Johnsson sacó un cigarrillo dando unos golpecitos a su arrugada cajetilla de John Silver y lo encendió con cierto temblor en la mano.
– ¿Puedes contarnos cuándo fue la última vez que viste a Henry?
– Fue al día siguiente de que ganara en las carreras. Por la tarde. Yo estaba con un colega en el centro y apareció por allí el Flash. Yo tenía una buena trompa, así que no lo recuerdo muy bien.
Se interrumpió cuando se abrió la puerta y entró un policía con el refresco.
– ¿Qué pasó?
– Charlamos un poco.
– ¿Quién era el colega que estaba contigo?
– Se llama Örjan. Örjan Broström.
– ¿Qué hicisteis luego?
– El Flash se fue enseguida.
– ¿Cómo se fue de allí, paseando?
– Se fue andando hacia la parada del autobús.

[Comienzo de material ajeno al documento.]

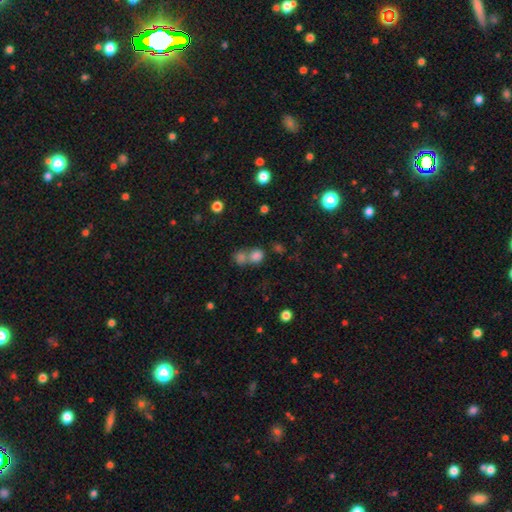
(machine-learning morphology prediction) A smooth galaxy with no disk features (77%) that is round (70%). Merging: merger (51%).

– ¿No has vuelto a verlo desde entonces?
– No.
– Entonces eso fue el lunes 12 de noviembre, un día después de las carreras.
– Sí.
– ¿Qué hora era?
– No estoy muy seguro, pero la mayoría de los comercios estaban cerrados y ya era de noche. Casi no había gente por la calle, así que sería bastante tarde.
– ¿A qué te refieres? ¿Las diez, las once de la noche?

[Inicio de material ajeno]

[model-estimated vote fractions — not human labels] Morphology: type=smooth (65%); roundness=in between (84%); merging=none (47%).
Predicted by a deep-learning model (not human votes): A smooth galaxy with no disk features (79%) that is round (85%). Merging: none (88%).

– No, no, joder. No era tan tarde. Las siete o las ocho, quizá.
– ¿Y no has vuelto a ver a Henry desde aquella tarde?
– No, no hasta que lo encontramos en el cuarto de revelado, vamos.
– El portero dice que llamaste a su casa, ¿es cierto?
– Sí.
– ¿Por qué lo buscabas?
– Llevaba ya unos cuantos días sin verlo. Y uno empieza a preocuparse, ¿no?, cuando no ves a un colega por ningún sitio.

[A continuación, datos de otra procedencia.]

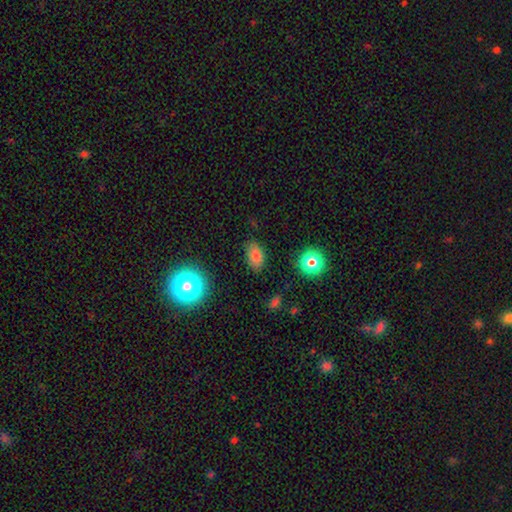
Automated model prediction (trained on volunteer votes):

– ¿Por qué te fuiste cuando lo encontrasteis?
Se hizo un silencio antes de que Johnsson comenzara a hablar de nuevo.
– Bueno, es que… había hecho una cosa muy tonta, bueno, una grandísima tontería.
– Sí -dijo Knutas-. ¿Qué fue lo que hiciste?
– El domingo estuvimos en las carreras de caballos toda la peña, era el último día, así que parecía un poco especial. Estábamos el Flash, Kjelle y yo, y dos tías, además, Gunsan y Monica. Estuvimos comiendo en casa del Flash antes de ir y luego cuando ganó quiso celebrarlo y nosotros también, así que fuimos a su casa después. Montamos una especie de fiesta allí, por la noche.
Bengt se calló. Knutas notó claramente el giro que había dado el interrogatorio. Ahora empezaba a ponerse interesante.
– Sí, y al Flash le habían puesto todo el dinero en la mano allí en las carreras, las ochenta mil coronas, en billetes de mil. Me enseñó dónde los había guardado, en un paquete en el armario de la limpieza. Más tarde, cuando los demás estaban en el cuarto de estar, no pude evitarlo. Pensé que tal vez no notaría nada si me llevaba algunos billetes. Yo andaba muy jodido de dinero y el Flash parecía que andaba bien de pasta últimamente, entonces pensé que… bueno, eso.